While build takes place (it can take up to several minutes) two separate commits to the SCM are made by two developers.
One new build is triggered. It receives changes from both of the commits, made during previous build.
This "race condition" complicates finding which one of the commits has broken the build/introduced warnings.
The currently employed solution is checking for changes in one job ("scheduler job") and triggering another job to do the actual checkout and build.
Are there any proper solutions to this problem?
Not yet, there's a Feature Request covering this kind of build, but it's still open: Issue 673
Maybe it misses the point, but we have a pretty nice build process running here.
We use git as our source control system
We use gerrit as our review tool
We use the gerrit trigger to run builds on our jenkins server
We check for changes on the develop branch to run jenkins when a changeset is merged
In short the ideal developer day is like this
developer 1 stars a new branch to do his changes, based on our main develop branch
The developer 1 commits as often as he likes
developer 1 thinks he finished his job, he combines his changes into one change and pushes it to gerrit
A new gerrit change is created and jenkins tries to build exactly this change
When there are no errors during the build, a review is made on this change
When the review is submited, the changeset is merged into the develop branch of the main repository (No change is merged into the develop branch, without review)
Jenkins builds the merged version to be sure, that there are no merge errors
no developer 2 joins the party and tries to do some work
the process is exactly the same both start working, in there branches. Developer 1 is faster and his changes are merged into the develop branch. Now, before developer 2 can publish his changes he has to rebase his changes on top of the changes made by developer 1.
So we are sure, that the build process is triggered for every change made to our codebase.
We use this for our C# development - on windows not on linux
I don't believe what you'd like to do is possible. The "quiet period" mentioned by Daniel Kutik is actually used to tell Hudson/Jenkins how much time to wait, in order to allow other commits to the same project to be picked up. Meaning -- if you set this value to 60 seconds and you've made a commit, it will wait for a minute before starting a new build, allowing time for other commits to be picked up as well (during that one minute).
If you use the rule "NO COMMIT on a broken build‏" and take it to it's logical conclusion, you actually end up with "No commit on a broken build or a build in progress", in which case the problem you describe goes away.

What to work on:
**A.** In the discussion of Jenkins build race conditions, what does the "quiet period" tell Hudson/Jenkins?
**B.** Continue the discussion of Jenkins build race conditions from its last sentence.
The records that follow come from a separate source.

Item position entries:
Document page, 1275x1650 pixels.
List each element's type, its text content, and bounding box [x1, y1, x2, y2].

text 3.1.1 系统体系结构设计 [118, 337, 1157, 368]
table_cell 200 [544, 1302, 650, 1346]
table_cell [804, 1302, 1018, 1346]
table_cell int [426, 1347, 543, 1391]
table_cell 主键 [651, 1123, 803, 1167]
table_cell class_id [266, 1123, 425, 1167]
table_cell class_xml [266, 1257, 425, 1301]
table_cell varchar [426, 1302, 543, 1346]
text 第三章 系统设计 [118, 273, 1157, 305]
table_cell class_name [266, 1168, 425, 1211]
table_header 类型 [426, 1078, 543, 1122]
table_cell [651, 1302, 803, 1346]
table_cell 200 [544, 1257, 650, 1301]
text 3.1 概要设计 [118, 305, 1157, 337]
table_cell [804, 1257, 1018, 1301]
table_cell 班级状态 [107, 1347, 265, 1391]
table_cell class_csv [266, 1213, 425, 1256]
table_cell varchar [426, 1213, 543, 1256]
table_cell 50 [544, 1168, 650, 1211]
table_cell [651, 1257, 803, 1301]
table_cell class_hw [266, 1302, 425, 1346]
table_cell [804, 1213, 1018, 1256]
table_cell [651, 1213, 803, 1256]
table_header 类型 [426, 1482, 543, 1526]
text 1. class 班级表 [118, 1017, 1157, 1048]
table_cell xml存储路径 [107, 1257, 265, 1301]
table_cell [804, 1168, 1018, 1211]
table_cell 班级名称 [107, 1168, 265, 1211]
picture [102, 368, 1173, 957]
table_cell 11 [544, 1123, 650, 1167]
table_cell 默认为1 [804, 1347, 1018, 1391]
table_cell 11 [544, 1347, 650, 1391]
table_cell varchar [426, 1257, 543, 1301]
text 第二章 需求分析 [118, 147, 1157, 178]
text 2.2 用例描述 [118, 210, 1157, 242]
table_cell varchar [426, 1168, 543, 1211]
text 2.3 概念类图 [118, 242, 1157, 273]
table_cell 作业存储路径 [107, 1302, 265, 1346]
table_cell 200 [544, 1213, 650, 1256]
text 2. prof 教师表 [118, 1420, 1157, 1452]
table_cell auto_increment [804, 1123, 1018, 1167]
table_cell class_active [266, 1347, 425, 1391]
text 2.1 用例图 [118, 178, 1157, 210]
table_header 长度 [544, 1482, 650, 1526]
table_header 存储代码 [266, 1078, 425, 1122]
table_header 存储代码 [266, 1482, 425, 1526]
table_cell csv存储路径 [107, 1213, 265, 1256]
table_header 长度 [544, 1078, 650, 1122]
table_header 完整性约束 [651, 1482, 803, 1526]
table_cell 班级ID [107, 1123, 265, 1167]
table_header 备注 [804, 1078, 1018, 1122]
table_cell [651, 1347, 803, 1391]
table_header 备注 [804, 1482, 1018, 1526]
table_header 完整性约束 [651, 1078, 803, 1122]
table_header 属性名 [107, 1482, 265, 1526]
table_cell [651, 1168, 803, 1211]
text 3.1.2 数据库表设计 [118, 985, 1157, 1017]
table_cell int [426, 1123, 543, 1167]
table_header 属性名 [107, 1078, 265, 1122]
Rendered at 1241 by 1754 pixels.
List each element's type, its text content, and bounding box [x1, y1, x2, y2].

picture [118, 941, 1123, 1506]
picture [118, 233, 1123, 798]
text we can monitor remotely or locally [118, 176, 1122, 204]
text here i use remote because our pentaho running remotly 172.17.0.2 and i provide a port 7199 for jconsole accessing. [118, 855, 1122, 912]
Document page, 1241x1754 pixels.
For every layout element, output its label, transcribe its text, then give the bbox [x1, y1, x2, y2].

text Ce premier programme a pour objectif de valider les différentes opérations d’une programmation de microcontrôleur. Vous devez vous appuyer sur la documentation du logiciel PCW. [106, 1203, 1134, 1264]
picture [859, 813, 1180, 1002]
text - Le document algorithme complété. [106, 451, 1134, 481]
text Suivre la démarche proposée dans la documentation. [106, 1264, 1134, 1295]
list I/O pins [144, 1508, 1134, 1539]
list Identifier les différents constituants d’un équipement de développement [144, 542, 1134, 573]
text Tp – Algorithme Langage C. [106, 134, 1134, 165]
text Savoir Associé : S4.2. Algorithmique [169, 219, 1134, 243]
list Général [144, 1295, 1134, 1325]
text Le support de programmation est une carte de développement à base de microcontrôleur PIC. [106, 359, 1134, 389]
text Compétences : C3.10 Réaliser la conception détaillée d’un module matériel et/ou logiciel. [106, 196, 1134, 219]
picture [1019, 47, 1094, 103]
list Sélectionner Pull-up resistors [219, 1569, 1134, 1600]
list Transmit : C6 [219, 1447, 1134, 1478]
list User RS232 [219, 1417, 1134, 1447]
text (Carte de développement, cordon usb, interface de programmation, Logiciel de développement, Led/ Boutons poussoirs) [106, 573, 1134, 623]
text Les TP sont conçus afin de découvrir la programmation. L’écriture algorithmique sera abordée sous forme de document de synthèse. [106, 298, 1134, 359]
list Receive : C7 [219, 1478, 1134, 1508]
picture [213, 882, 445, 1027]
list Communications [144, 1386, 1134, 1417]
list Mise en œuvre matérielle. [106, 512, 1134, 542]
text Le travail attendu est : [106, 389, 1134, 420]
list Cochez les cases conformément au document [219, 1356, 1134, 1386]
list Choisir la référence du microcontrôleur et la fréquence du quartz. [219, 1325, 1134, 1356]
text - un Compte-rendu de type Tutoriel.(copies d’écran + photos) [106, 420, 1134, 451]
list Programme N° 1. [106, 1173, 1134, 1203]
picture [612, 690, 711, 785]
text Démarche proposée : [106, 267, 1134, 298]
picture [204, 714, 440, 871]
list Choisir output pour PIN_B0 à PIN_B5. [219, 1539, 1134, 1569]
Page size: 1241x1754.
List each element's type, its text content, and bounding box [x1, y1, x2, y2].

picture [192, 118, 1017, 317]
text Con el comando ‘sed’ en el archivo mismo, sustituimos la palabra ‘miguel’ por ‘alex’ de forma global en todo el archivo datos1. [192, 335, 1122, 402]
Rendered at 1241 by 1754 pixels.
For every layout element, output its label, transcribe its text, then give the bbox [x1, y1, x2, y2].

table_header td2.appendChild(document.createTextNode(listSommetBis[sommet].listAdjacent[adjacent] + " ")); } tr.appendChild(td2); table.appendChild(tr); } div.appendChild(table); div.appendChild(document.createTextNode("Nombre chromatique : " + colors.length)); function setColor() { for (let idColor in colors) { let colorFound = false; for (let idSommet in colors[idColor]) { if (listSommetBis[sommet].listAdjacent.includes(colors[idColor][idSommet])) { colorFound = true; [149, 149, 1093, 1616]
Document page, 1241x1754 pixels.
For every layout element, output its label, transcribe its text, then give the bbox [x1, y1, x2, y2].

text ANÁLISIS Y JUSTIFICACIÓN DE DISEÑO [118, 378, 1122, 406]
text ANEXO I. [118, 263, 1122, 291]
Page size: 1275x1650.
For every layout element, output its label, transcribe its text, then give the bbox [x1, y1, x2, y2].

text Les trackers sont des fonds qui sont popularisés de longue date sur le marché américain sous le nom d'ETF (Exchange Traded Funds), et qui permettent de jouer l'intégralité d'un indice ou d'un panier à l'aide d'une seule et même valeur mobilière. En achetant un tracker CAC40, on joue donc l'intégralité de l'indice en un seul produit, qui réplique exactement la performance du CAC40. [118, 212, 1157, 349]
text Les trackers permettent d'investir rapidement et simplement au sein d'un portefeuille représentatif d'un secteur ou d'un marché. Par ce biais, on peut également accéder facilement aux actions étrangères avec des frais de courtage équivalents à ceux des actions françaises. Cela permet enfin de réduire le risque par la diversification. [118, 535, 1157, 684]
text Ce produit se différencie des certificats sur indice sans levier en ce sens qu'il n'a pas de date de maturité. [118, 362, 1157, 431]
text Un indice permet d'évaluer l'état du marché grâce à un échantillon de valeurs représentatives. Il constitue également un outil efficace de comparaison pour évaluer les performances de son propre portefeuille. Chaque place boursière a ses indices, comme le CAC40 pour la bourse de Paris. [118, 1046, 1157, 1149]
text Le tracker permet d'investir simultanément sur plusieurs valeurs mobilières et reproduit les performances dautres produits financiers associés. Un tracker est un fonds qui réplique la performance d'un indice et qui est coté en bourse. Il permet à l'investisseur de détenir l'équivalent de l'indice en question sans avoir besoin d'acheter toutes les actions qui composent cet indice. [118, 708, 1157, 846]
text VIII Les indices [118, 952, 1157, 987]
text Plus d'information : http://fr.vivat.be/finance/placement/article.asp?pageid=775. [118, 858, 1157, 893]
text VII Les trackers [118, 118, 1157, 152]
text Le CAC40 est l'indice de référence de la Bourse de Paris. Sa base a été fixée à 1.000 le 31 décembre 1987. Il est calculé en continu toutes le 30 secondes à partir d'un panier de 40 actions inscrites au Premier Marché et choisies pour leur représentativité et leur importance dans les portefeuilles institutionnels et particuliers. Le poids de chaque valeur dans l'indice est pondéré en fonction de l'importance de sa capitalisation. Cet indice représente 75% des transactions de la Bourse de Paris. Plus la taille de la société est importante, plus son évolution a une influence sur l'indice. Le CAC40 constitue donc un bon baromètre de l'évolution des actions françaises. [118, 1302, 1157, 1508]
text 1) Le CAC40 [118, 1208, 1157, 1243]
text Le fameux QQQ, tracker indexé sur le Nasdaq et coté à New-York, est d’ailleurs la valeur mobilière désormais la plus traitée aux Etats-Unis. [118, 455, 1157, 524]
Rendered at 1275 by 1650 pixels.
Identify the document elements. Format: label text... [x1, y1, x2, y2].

Results of the exercise:
**A.** It tells Hudson/Jenkins how much time to wait so that other commits to the same project can be picked up.

**B.**
Let me explain. If you have two developers working on the same project and both of them try to commit (or push if you're using DVCS). One of them is going to succeed and and they other will fail and need to update before the commit.
The developer who had to do the update knows from the commit history, that the other commit was recent and thus a build in progress (even if it hasn't checked out yet). They don't know if that build is broken yet of not, so the only safe option is to wait and see.
The only thing that would stop you from using the above approach is if the build takes so long, in which case you might find that your developers never get a chance to commit (it's always building). This is then a driver to split up your build into a pipeline of multiple steps, so that the Post Commit job takes no more than 5 minutes, but is ideally 1 minute.
I think what might help, is to set the Quiet Period (Jenkins > Manage Jenkins > Configure System) to 0 and the SCM Polling to a very short time. But even during that short interval there could be two commits. As of now Jenkins does not have the feature to split build into single builds on multiple SVN commit.
Here is a tutorial about that topic: Quiet Period Feature.
As pointed out by someone in Issue 673 you could try starting a parametrized build with the parameter being the actual git commit you want to build. This in combination with a VCS commit hook.
We got all psyched about from from svn to hg and as the development workflow is more or less flushed out, here remains the most difficult part - staging and integration system.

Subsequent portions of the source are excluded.